29 Microsoft asserts (J.S. 18) that no "probative evidence" supports the district court's finding that "Microsoft has largely succeeded in exiling Navigator from the crucial OEM distribution channel." FF 239 (App. 159-160). The court, however, explicitly relied on a Microsoft document reporting that Navigator was being shipped through only four of the sixty OEM sub-channels. Ibid.; see GX 421.

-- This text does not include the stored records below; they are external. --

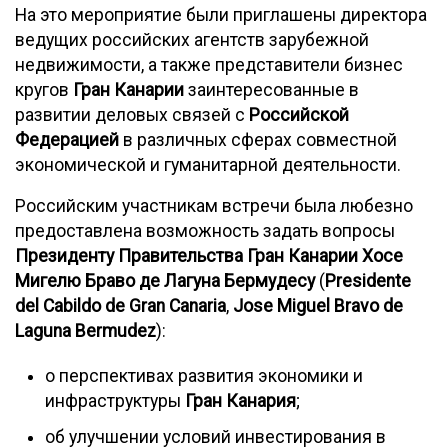
На это мероприятие были приглашены директора
ведущих российских агентств зарубежной
недвижимости, а также представители бизнес
кругов
Гран Канарии
заинтересованные в
развитии деловых связей с
Российской
Федерацией
в различных сферах совместной
экономической и гуманитарной деятельности.
Российским участникам встречи была любезно
предоставлена возможность задать вопросы
Президенту Правительства Гран Канарии
Хосе
Мигелю Браво де Лагуна Бермудесу
(
Presidente
del Cabildo de Gran Canaria
,
Jose Miguel Bravo de
Laguna Bermudez
):
о перспективах развития экономики и
инфраструктуры
Гран Канария
;
об улучшении условий инвестирования в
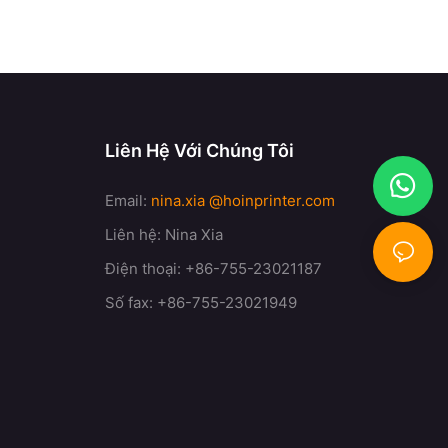
Liên Hệ Với Chúng Tôi
Email:
nina.xia
@hoinprinter.com
Liên hệ: Nina Xia
Điện thoại: +86-755-23021187
Số fax: +86-755-23021949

Contrary to Microsoft's contention (J.S. 18), the court's further finding that "Navigator was present on the desktop of only a tiny percentage of PCs that OEMs were shipping," FF 239 (App. 160), is supported not only by the evidence from Microsoft's own document that Navigator is shipped through only four OEM sub-channels, GX 421, but also by the testimony of Franklin Fisher. Tr. 7:20-8:10, 11:15-12:10 (1/7/99 am); Tr. 42:15-21 (6/3/99 am). Microsoft ignores that evidence and cites a single document, containing an estimate that Navigator was included in "22% of OEM shipments." J.S. 18. But that estimate, which expressly states that Navigator shipments were "with minimal promotion," see GX 2440, does not reflect shipments in which Navigator is "on the desktop" rather than shipped "in a manner much less likely to lead to usage than if its icon appeared on the desktop." FF 239 (App. 159-160); see also GX 2116 (sealed).
Microsoft additionally asserts that "no probative evidence" supports the district court's finding (FF 161 (App. 122)) that "Microsoft 'bound' Internet Explorer to Windows 98" by commingling code specific to Web browsing with code that provides operating system functions. J.S. 18. Microsoft relies on testimony of its Senior Vice President James Allchin that there is no code specific to Web browsing in Windows 98 (J.S. 19), but on cross-examination Allchin admitted that Windows 98 contains code used only to browse the Web. Tr. 65:10-67:25 (2/2/99 am); see also Tr. 60:15-25 (12/14/98 am) (testimony of Edward Felten).
30 Microsoft argues (J.S. 27) that the presence of the State plaintiffs provides a reason to deny the direct appeal under the Expediting Act. At Microsoft's request, the district court consolidated the States' case with that of the United States "for all purposes" (Order (May 22, 1998)). There was a single trial, a single set of findings of fact, a single set of conclusions of law, and a single final judgment from which this appeal is taken. Although the States alleged violations of state antitrust laws, the district court applied Sherman Act standards. App. 39-40. In these circumstances, the States may be deemed "parties to the proceeding" and "[pjarties interested * * * in the judgment." Sup. Ct. R. 18.2. In any event, as a precautionary measure, the States intend to file a petition for certiorari before judgment in this case. Thus, if the Court concludes that it may lack jurisdiction over the state-related aspects of the appeal, it can either grant the petition or hold it pending resolution of the appeal and thereby avert any danger of redundant or inconsistent proceedings in the court of appeals. See Gay v. Ruff, 292 U.S. 25, 30 (1934); Roe v. Wade, 410 U.S. 113, 123 (1973); Clinton v. New York, 524 U.S. 417, 455 (1998) (Scalia, J., concurring and dissenting in part).